STORED DATA:
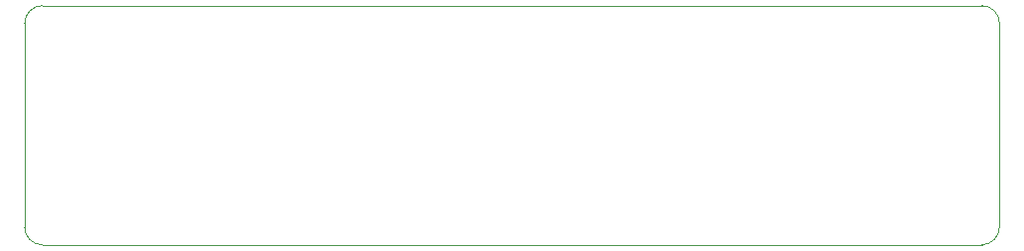
<source format=gbr>
%TF.GenerationSoftware,KiCad,Pcbnew,8.0.4*%
%TF.CreationDate,2024-11-07T09:22:51-08:00*%
%TF.ProjectId,hadron_io_breakouts,68616472-6f6e-45f6-996f-5f627265616b,rev?*%
%TF.SameCoordinates,Original*%
%TF.FileFunction,Profile,NP*%
%FSLAX46Y46*%
G04 Gerber Fmt 4.6, Leading zero omitted, Abs format (unit mm)*
G04 Created by KiCad (PCBNEW 8.0.4) date 2024-11-07 09:22:51*
%MOMM*%
%LPD*%
G01*
G04 APERTURE LIST*
%TA.AperFunction,Profile*%
%ADD10C,0.050000*%
%TD*%
G04 APERTURE END LIST*
D10*
X21150000Y-21100000D02*
G75*
G02*
X22650000Y-19600000I1500000J0D01*
G01*
X104325000Y-38500000D02*
G75*
G02*
X102825000Y-40000000I-1500000J0D01*
G01*
X21150000Y-38500000D02*
X21150000Y-21100000D01*
X102825000Y-40000000D02*
X22650000Y-40000000D01*
X22650000Y-19600000D02*
X102825000Y-19600000D01*
X22650000Y-40000000D02*
G75*
G02*
X21150000Y-38500000I0J1500000D01*
G01*
X104325000Y-21100000D02*
X104325000Y-38500000D01*
X102825000Y-19600000D02*
G75*
G02*
X104325000Y-21100000I0J-1500000D01*
G01*
M02*

</source>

DIRECTIONS FOR THIS TASK: The records above are to be repeated exactly, with the pictures left out.

RESULT BELOW:
<source format=gbr>
%TF.GenerationSoftware,KiCad,Pcbnew,8.0.4*%
%TF.CreationDate,2024-11-07T09:22:51-08:00*%
%TF.ProjectId,hadron_io_breakouts,68616472-6f6e-45f6-996f-5f627265616b,rev?*%
%TF.SameCoordinates,Original*%
%TF.FileFunction,Profile,NP*%
%FSLAX46Y46*%
G04 Gerber Fmt 4.6, Leading zero omitted, Abs format (unit mm)*
G04 Created by KiCad (PCBNEW 8.0.4) date 2024-11-07 09:22:51*
%MOMM*%
%LPD*%
G01*
G04 APERTURE LIST*
%TA.AperFunction,Profile*%
%ADD10C,0.050000*%
%TD*%
G04 APERTURE END LIST*
D10*
X21150000Y-21100000D02*
G75*
G02*
X22650000Y-19600000I1500000J0D01*
G01*
X104325000Y-38500000D02*
G75*
G02*
X102825000Y-40000000I-1500000J0D01*
G01*
X21150000Y-38500000D02*
X21150000Y-21100000D01*
X102825000Y-40000000D02*
X22650000Y-40000000D01*
X22650000Y-19600000D02*
X102825000Y-19600000D01*
X22650000Y-40000000D02*
G75*
G02*
X21150000Y-38500000I0J1500000D01*
G01*
X104325000Y-21100000D02*
X104325000Y-38500000D01*
X102825000Y-19600000D02*
G75*
G02*
X104325000Y-21100000I0J-1500000D01*
G01*
M02*

</source>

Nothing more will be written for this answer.